JPMorgan Chase late last week rebutted federal claims that it misled four now defunct corporate credit unions into buying $1.5 billion of risky MBS and pointed the finger — as National Credit Union Administration's (NCUA) own internal reviews have — at the management of the failed corporates and at NCUA's own examiners.

“Despite warnings from the offering documents, the news media and even the (NCUA) Board itself, the Credit Unions made the informed decision to plunge the majority of their assets into residential mortgage-backed securities at the height of the housing bubble,” the Wall Street bank said Friday in documents asking a federal court to dismiss an NCUA suit seeking damages for the failed investments. “That investment strategy-which even the (NCUA) Board has condemned as “aggressive”, “excessive” and “unreasonable”—backfired when the housing bubble burst.

The credit unions lost their “unreasonable” wager and subsequently collapsed,” the investment banker argues. 

JPMorgan Securities, a unit of the banking giant, is one of three Wall Street firms, along with RBS Securities and Goldman Sachs, being sued by NCUA over the failure of an estimated $50 billion of MBS bought by five corporate credit unions: U.S. Central Federal Credit Union, WesCorp Federal Credit Union, Members United Corporate Federal Credit Union, Southwest Corporate Federal Credit Union and Constitution Corporate Federal Credit Union.

In its suit against JPMorgan, NCUA alleges violations of federal and state securities laws and misrepresentations by the firm in the sale of $1.5 billion of MBS to four of the five failed corporates. The suit is filed in U.S. District Court in Kansas, which has jurisdiction over Lenexa, Kan.-based U.S. Central.

The failure of the five corporates will cost the credit union movement as much as $20 billion to resolve.

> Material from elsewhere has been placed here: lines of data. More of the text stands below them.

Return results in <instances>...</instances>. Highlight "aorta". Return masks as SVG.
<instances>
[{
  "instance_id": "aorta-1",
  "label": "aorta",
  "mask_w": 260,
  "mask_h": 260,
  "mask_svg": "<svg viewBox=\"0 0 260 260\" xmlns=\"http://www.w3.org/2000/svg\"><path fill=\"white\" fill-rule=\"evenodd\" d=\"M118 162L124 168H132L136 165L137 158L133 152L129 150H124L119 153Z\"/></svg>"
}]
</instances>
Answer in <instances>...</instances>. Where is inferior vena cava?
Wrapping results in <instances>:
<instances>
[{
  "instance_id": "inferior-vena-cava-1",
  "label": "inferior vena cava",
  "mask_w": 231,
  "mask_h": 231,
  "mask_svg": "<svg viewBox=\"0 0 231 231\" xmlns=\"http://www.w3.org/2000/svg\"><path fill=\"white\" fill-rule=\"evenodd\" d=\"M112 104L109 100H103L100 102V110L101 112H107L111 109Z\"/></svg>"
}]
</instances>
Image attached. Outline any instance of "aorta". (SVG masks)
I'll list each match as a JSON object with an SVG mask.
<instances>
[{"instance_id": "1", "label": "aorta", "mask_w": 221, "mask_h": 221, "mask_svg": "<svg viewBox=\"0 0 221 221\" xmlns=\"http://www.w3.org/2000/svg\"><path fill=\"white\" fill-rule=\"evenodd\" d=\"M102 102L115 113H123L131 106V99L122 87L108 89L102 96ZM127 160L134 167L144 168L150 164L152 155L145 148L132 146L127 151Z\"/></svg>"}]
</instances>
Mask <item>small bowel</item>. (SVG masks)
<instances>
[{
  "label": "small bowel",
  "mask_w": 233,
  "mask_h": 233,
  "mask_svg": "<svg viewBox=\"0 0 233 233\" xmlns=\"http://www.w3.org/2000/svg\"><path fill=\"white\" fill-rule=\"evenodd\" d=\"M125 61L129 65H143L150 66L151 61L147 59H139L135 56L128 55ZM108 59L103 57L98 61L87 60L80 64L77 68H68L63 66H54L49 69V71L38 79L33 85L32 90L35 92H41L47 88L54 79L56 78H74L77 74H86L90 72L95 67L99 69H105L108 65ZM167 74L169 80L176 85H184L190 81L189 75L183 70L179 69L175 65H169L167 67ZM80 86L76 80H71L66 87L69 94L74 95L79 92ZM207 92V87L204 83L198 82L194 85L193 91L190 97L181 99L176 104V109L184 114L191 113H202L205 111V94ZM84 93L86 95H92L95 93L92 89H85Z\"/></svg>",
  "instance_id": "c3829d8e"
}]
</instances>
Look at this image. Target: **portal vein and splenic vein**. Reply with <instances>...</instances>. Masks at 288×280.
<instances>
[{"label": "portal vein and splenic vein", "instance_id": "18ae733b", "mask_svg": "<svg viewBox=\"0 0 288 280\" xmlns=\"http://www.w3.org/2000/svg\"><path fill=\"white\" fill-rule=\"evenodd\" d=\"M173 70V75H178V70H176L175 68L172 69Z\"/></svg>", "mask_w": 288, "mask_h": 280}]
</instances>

In its defense, RBS said the corporate CUs were sophisticated investors and able to understand the risks of the complicated MBS it sold them. Goldman Sachs has yet to respond to its suit.

JPM claims the multitude of risks were clearly spelled out in offering documents and that the corporates were blinded by their greed for increased profits the risky MBS promised, a claim corroborated by comprehensive material loss reviews conducted by NCUA's own Inspector General. “Ignoring its own assessment of what actually happened, the (NCUA) Board now seeks to blame defendants for the Credit Unions' losses,” says JPM.

JPM mentions in its arguments NCUA claims (in a separate civil suit) that gross negligence by management and directors of WesCorp allowed the one-time $34 billion to load up on risky MBS, which led to its failure.

But in its suit, NCUA claims JPM should have known the MBS, based on loans originated by 11 of the biggest subprime lenders, were doomed to fail.

The originators of those loans included: American Home, Ameriquest, Countrywide, Greenpoint, IndyMac, New Century, NovaStar, Option One, and JPMorgan's own mortgage subsidiaries, Chase Home Finance, Chase Home Mortgage and JPMorgan Chase Bank.